AI Summit panelists mull complexities of EU’s AI Act, global compliance considerations

Kicking off the global regulatory panel’s conversation with enthusiasm over the future of AI in health care, Chantal Vets, Sr Legal Program Director, Digital Regulations at Medtronic, provided examples of her firm’s AI-enabled medical devices that have been dual-tracked to receive regulatory approval in both the U.S. and EU, pointing out that such devices have been brought to market safely under the current regulatory regimes. International companies may have to expand their existing processes to take in and implement new regulatory requirements to deal with the emerging AI regulatory hurdles.

Arne Thiermann, partner in the Hogan Lovells global regulatory practice, similarly described his experience in dealing with global regulatory uncertainty, outlining how it presents novel challenges for medical product manufacturers doing business in the EU.

Kai Zenner, digital policy adviser in the European Parliament, expressed optimism that the life sciences & health care sector may be well prepared to quickly adapt to new AI regulations, citing how the sector is already highly-regulated in the EU. He described how regulatory sandboxes are being utilized to enhance learning and cooperation between the public and private sector. Thiermann agreed that the medtech sector may be especially prepared to comply with the EU’s AI Act.

On the other hand, Zenner acknowledged, the AI Act is complex, and it overlaps with other laws that regulate AI (or are interpreted to do so). Because some companies may wish to comply with the Act but lack the requisite knowledge to ensure compliance, Zenner promoted networking and sharing of best practices.

Providing practical governance advice, Franziska Janorschke, global head of data privacy and digital & AI compliance for Novartis, promoted a risk-based approach and gap analyses to ensure compliance. Cornelia Keller, General Counsel at Merz Therapeutics, agreed with Janorschke that a centralized governance approach is useful in meeting both regulatory and ethical obligations.

Along these lines, Vets explained how Medtronic is proactively engaging with regulatory bodies in the EU to learn whether they may be considered “notified bodies” under the AI Act, and to gauge compliance expectations for when the AI Act takes full force. She observed uncertainty over how “fundamental rights” will be interpreted under the Act, among other questions surrounding the assessments. “From a regulatory perspective the regulatory requirements around data governance are also newer,” Vets explained, emphasizing the importance of building a robust AI compliance program. 

Echoing the critical nature of corporate governance programs for AI-enabled medical devices, Keller discussed her company’s work to set up an AI committee, citing the need for a manufacturer to understand each potential AI application for their medical products.

Janorschke called the AI Act the “North Star” for her company’s work in developing a global AI risk and compliance framework. Yet, she pointed out, the Act is still evolving, and thus Novartis is constantly reviewing and updating its policies. Indeed, “new risks are coming,” even as the AI Act is in its first cycle, Janorschke noted.

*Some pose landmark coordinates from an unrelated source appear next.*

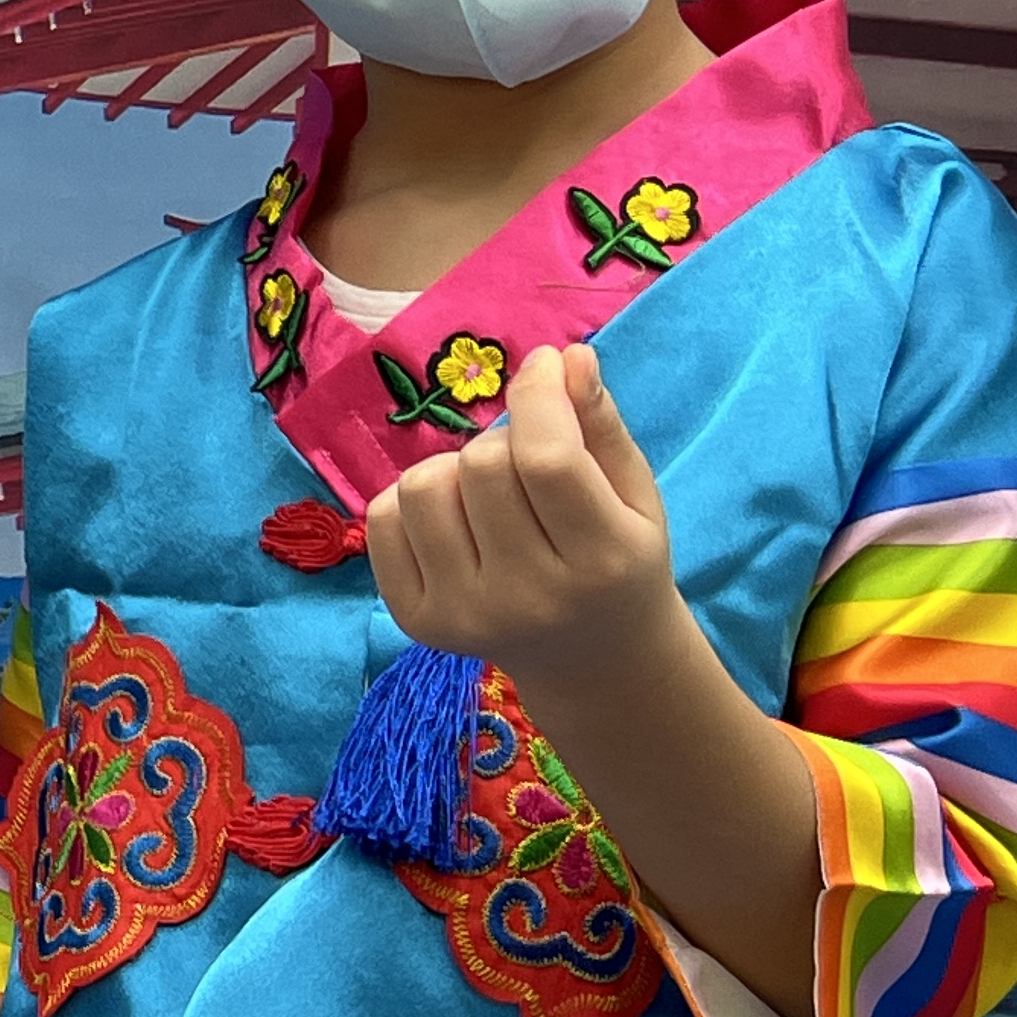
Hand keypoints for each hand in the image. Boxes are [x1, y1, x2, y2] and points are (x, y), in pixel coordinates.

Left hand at [364, 343, 677, 682]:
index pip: (546, 459)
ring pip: (422, 485)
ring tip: (489, 494)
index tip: (542, 367)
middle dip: (503, 440)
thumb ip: (600, 425)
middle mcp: (527, 596)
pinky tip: (455, 522)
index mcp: (600, 561)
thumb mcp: (633, 495)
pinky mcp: (414, 619)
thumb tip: (564, 356)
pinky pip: (382, 518)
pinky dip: (413, 502)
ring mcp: (462, 613)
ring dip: (455, 469)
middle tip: (525, 460)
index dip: (537, 395)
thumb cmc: (619, 562)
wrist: (592, 660)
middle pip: (480, 465)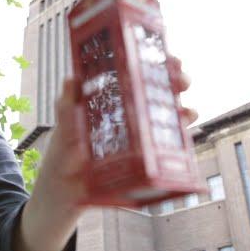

Thiermann remarked that although the “ethical” side of compliance may be “less tangible” at times, the need for safeguards remains paramount. Toward this end, Janorschke described how Novartis published in 2021 their first policy on the ethical and responsible use of AI. Beyond what is written in the policy, however, Janorschke emphasized the importance of effective implementation of those ethical guardrails. To achieve successful adoption of policies, Keller promoted disseminating information to employees in a way that is “digestible”; for example, she cited how Merz incorporates AI policies into puzzles as part of their training procedures.

In concluding remarks, Zenner discussed how AI brings greats potential to provide the EU with a competitive edge globally, while noting that achieving this outcome will require cooperation to ensure AI is being used properly. Thiermann agreed: “This is a joint effort.”